Using libc for GPUs

Building the GPU library

LLVM’s libc GPU support must be built with an up-to-date clang compiler due to heavy reliance on clang’s GPU support. This can be done automatically using the LLVM_ENABLE_RUNTIMES=libc option. To enable libc for the GPU, enable the LIBC_GPU_BUILD option. By default, libcgpu.a will be built using every supported GPU architecture. To restrict the number of architectures build, either set LIBC_GPU_ARCHITECTURES to the list of desired architectures manually or use native to detect the GPUs on your system.
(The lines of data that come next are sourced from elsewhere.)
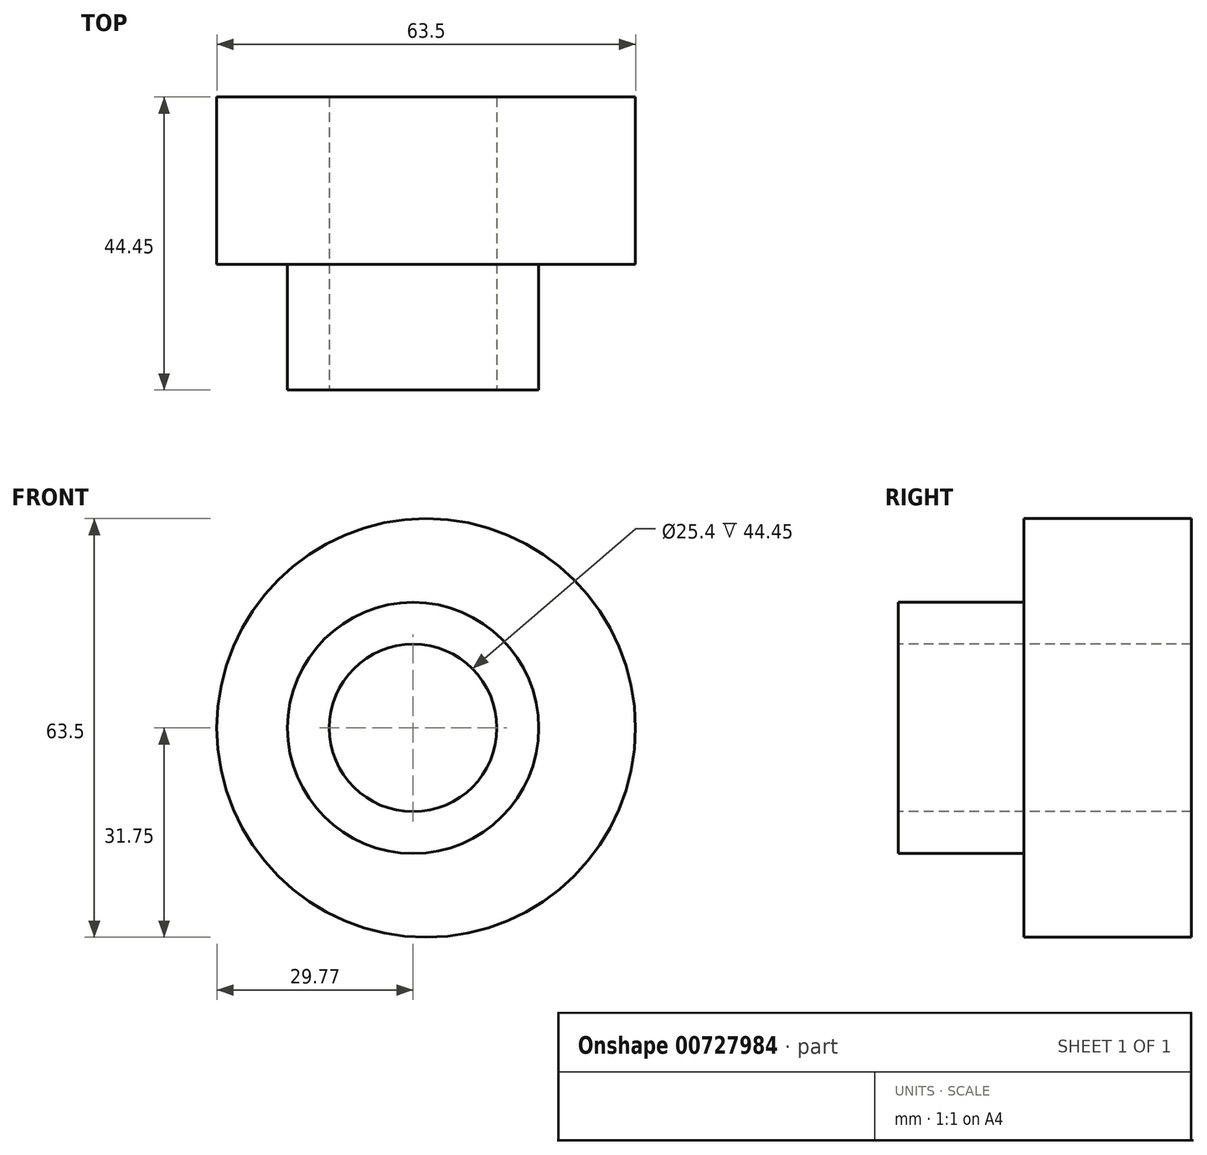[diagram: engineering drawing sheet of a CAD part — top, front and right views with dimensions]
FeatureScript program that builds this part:
annotation { "Feature Type Name" : "Feature", "Feature Type Description" : "" }
export const myFeature = defineFeature(function(context is Context, id is Id, definition is map)
    precondition{}
    {
        {
            var Q0;
            Q0=qCreatedBy(makeId("Front.planeOp"),FACE);
            var sketch = newSketch(context, id + "F0", { "sketchPlane" : qUnion([Q0])});
            skLineSegment(sketch, "E0.bottom", {"start": v(-53.38, 54.54) * mm, "end": v(55.94, 54.54) * mm});
            skLineSegment(sketch, "E0.top", {"start": v(-53.38, -62.22) * mm, "end": v(55.94, -62.22) * mm});
            skLineSegment(sketch, "E0.left", {"start": v(-53.38, 54.54) * mm, "end": v(-53.38, -62.22) * mm});
            skLineSegment(sketch, "E0.right", {"start": v(55.94, 54.54) * mm, "end": v(55.94, -62.22) * mm});
            skCircle(sketch, "E1", {"center": v(1.98, 0) * mm, "radius": 31.75 * mm});
            skSolve(sketch);
        }
        {
            var Q0;
            Q0=makeQuery(id+"F0.imprint","IMPRINT",FACE,{"disambiguationData":[TD([[makeQuery(id+"F0.imprint","IMPRINT",EDGE,{"derivedFrom":sQuery(id+"F0.wireOp",EDGE,"E1")}),1.0]])]});
            extrude(context, id + "F1", {"entities" : qUnion([Q0]), "depth" : 25.4 * mm, "offsetDistance" : 25.4 * mm});
        }
        {
            var Q0;
            Q0=makeQuery(id+"F1.opExtrude","CAP_FACE",FACE,{"disambiguationData":[OSD([sQuery(id+"F0.wireOp",EDGE,"E1")])],"isStart":false});
            var sketch = newSketch(context, id + "F2", { "sketchPlane" : qUnion([Q0])});
            skCircle(sketch, "E2", {"center": v(0, 0) * mm, "radius": 19.05 * mm});
            skSolve(sketch);
        }
        {
            var Q0;
            Q0=makeQuery(id+"F2.imprint","IMPRINT",FACE,{"disambiguationData":[TD([[makeQuery(id+"F2.imprint","IMPRINT",EDGE,{"derivedFrom":sQuery(id+"F2.wireOp",EDGE,"E2")}),1.0]])]});
            extrude(context, id + "F3", {"entities" : qUnion([Q0]), "operationType" : NewBodyOperationType.ADD, "depth" : 19.05 * mm, "offsetDistance" : 25.4 * mm});
        }
        {
            var Q0;
            Q0=makeQuery(id+"F3.opExtrude","CAP_FACE",FACE,{"disambiguationData":[OSD([sQuery(id+"F2.wireOp",EDGE,"E2")])],"isStart":false});
            var sketch = newSketch(context, id + "F4", { "sketchPlane" : qUnion([Q0])});
            skCircle(sketch, "E3", {"center": v(0, 0) * mm, "radius": 12.7 * mm});
            skSolve(sketch);
        }
        {
            var Q0;
            Q0 = qSketchRegion(id + "F4", true);
            extrude(context, id + "F5", {"entities" : qUnion([Q0]), "operationType" : NewBodyOperationType.REMOVE, "oppositeDirection" : true, "depth" : 177.8 * mm, "offsetDistance" : 25.4 * mm});
        }
    });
A typical cmake configuration will look like this:

$> cd llvm-project  # The llvm-project checkout
$> mkdir build
$> cd build
$> cmake ../llvm -G Ninja                                \
   -DLLVM_ENABLE_PROJECTS="clang;lld;compiler-rt"        \
   -DLLVM_ENABLE_RUNTIMES="libc;openmp"                  \
   -DCMAKE_BUILD_TYPE=<Debug|Release>   \ # Select build type
   -DLIBC_GPU_BUILD=ON                  \ # Build in GPU mode
   -DLIBC_GPU_ARCHITECTURES=all         \ # Build all supported architectures
   -DCMAKE_INSTALL_PREFIX=<PATH>        \ # Where 'libcgpu.a' will live
$> ninja install

Since we want to include clang, lld and compiler-rt in our toolchain, we list them in LLVM_ENABLE_PROJECTS. To ensure libc is built using a compatible compiler and to support openmp offloading, we list them in LLVM_ENABLE_RUNTIMES to build them after the enabled projects using the newly built compiler. CMAKE_INSTALL_PREFIX specifies the installation directory in which to install the libcgpu.a library and headers along with LLVM. The generated headers will be placed in include/gpu-none-llvm.

Usage

Once the libcgpu.a static archive has been built it can be linked directly with offloading applications as a standard library. This process is described in the clang documentation. This linking mode is used by the OpenMP toolchain, but is currently opt-in for the CUDA and HIP toolchains through the --offload-new-driver` and -fgpu-rdc flags. A typical usage will look this this:

$> clang foo.c -fopenmp --offload-arch=gfx90a -lcgpu

The libcgpu.a static archive is a fat-binary containing LLVM-IR for each supported target device. The supported architectures can be seen using LLVM’s llvm-objdump with the --offloading flag:

$> llvm-objdump --offloading libcgpu.a
libcgpu.a(strcmp.cpp.o):    file format elf64-x86-64

OFFLOADING IMAGE [0]:
kind            llvm ir
arch            gfx90a
triple          amdgcn-amd-amdhsa
producer        none

Because the device code is stored inside a fat binary, it can be difficult to inspect the resulting code. This can be done using the following utilities:

$> llvm-ar x libcgpu.a strcmp.cpp.o
$> clang-offload-packager strcmp.cpp.o --image=arch=gfx90a,file=gfx90a.bc
$> opt -S out.bc
...

Please note that this fat binary format is provided for compatibility with existing offloading toolchains. The implementation in libc does not depend on any existing offloading languages and is completely freestanding.